A caretaker feeds water mixed with multivitamins to a parakeet dehydrated due to heat at Jivdaya Charitable Trust in Ahmedabad.Amit Dave/Reuters
  • Dehydrated birds are falling from the sky in India as a record heatwave dries up water sources.

  • In India's Gujarat state dozens of high flying birds such as pigeons or kites are falling from the sky daily.

  • This month temperatures were expected to peak at around 122°F near the India and Pakistan border.

Dehydrated birds are falling from the sky in India as a record heatwave dries up water sources, veterinary doctors and animal rescuers said, according to Reuters.

In India's western Gujarat state, currently averaging temperatures over 110°F, dozens of high flying birds, including pigeons and kites, have been dropping out of the sky every day, Reuters reported.

Vets in an animal hospital in Ahmedabad said they had treated thousands of birds in recent weeks, the outlet said.

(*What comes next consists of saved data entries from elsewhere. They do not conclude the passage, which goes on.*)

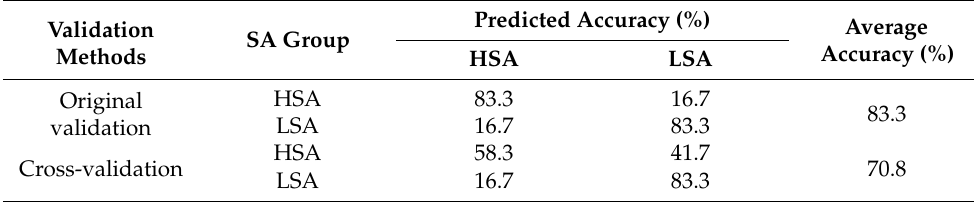
Table 5. Component matrix for SA-sensitive EEG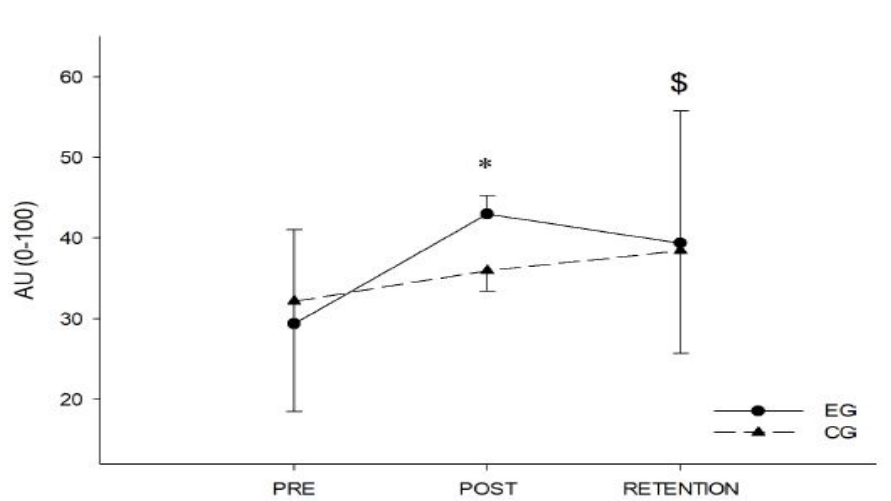
Figure 2. Index of motor efficiency analysis in the pre-post and retention phases. * = significant p -value (<0.05) in between groups analysis (EG vs. CG); $ = significant p -value (<0.05) in within EG analysis (pre vs. post vs. retention).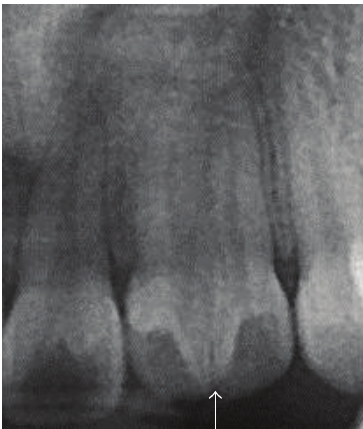
Figure 5: Preoperative radiograph revealing midroot connections between the root canals.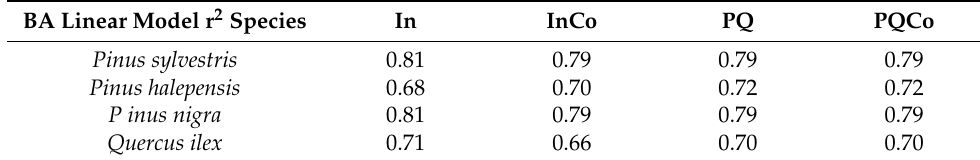
Table A5. Determination coefficient r 2 calculated over expected BA vs. observed BA by species, aggregation level (individual (In) and plot-quantile classes (PQ)), and Equations (1) and (2) (Co for competition); calculations done at individual level with untracked individuals.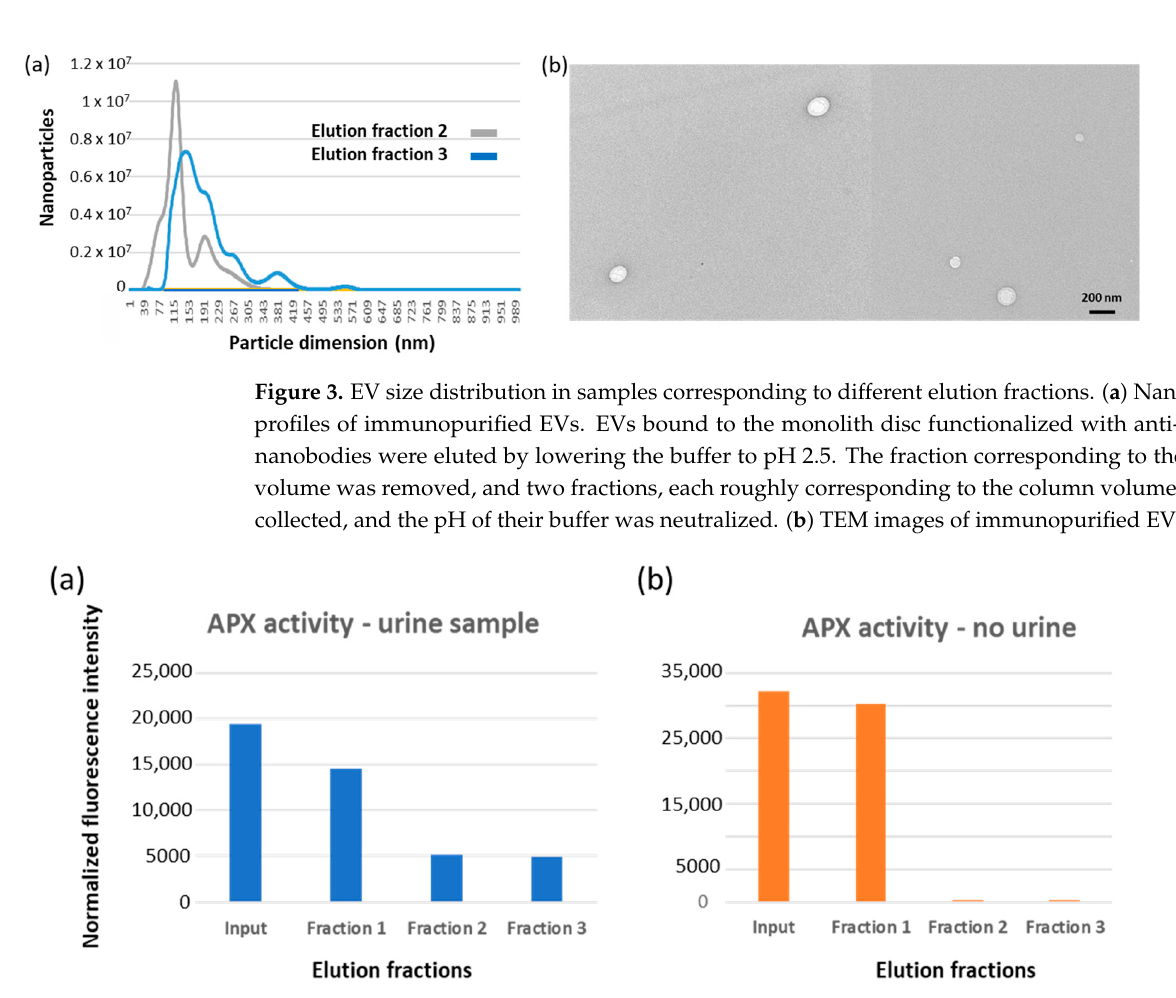
Figure 4. APX peroxidase activity in EV elution fraction . ( a ) The solution containing APX ‐ anti ‐ CD63 (input) was loaded onto a functionalized filter coated with EVs and recovered downstream (fraction 1). After extensive washing, EVs were eluted in 2–3 fractions by addition of acidic buffer. The enzymatic activity of each fraction was estimated by measuring the enzyme substrate conversion into a fluorescent component. ( b ) As a negative control to assess any direct binding of APX ‐ anti ‐ CD63 to the filter, the same experiment was performed in the absence of a urine sample.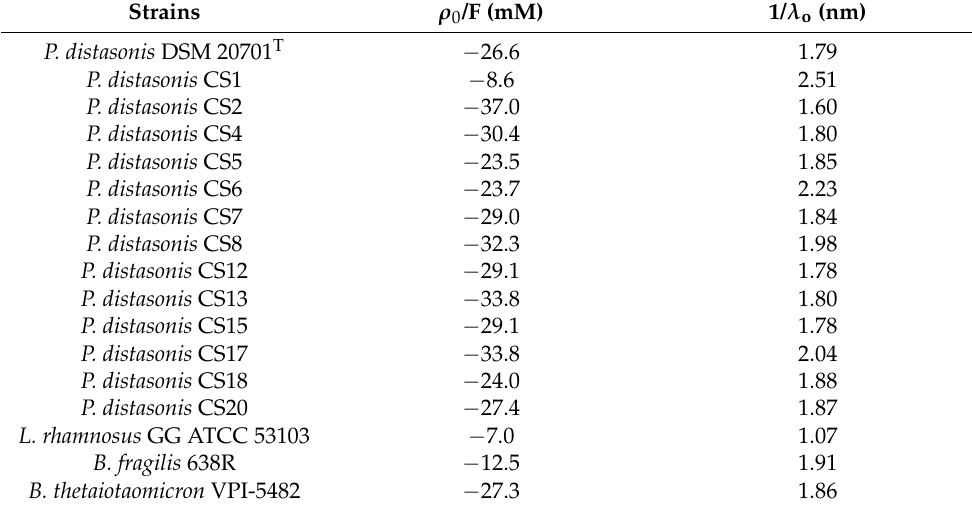
Table 1. Charge density ( ρ o / F , expressed in concentration of equivalents (anionic) charges) and cell surface permeability (1/ λ o ) of P. distasonis and control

A vet provides medicine to an eagle after it was dehydrated due to heat at Jivdaya Charitable Trust in Ahmedabad.
A vet provides medicine to an eagle after it was dehydrated due to heat at Jivdaya Charitable Trust in Ahmedabad.Amit Dave/Reuters

"This year has been one of the worst in recent times. We have seen a 10% increase in the number of birds that need rescuing," Manoj Bhavsar, who works with the trust and has been rescuing birds for over a decade, told Reuters.

Vets have been injecting water into birds' mouths with syringes and feeding them multivitamin tablets.

Other animals, including cats, have also been suffering from dehydration.

Vets administer saline drip to a cat that is covered by a wet cloth after it was dehydrated due to heat at Jivdaya Charitable Trust in Ahmedabad.
Vets administer saline drip to a cat that is covered by a wet cloth after it was dehydrated due to heat at Jivdaya Charitable Trust in Ahmedabad.Amit Dave/Reuters

Since March, large parts of India and Pakistan have been suffering from searing temperatures, which the World Meteorological Organization said was India's hottest March.

This month temperatures were expected to peak at around 122°F near the India and Pakistan border.

The nearly "unsurvivable" heat is increasingly the result of human-caused climate change, according to Yale Climate Connections.

India's Prime Minister Narendra Modi has warned of fire risk from the extreme temperatures, and hospitals in Gujarat have been warned to set up special wards to treat heatstroke and other heat-related diseases, Reuters said.

India has recorded 25 deaths resulting from heatstroke since March, and residents have described vomiting, dizziness, and skin rashes caused by the heat.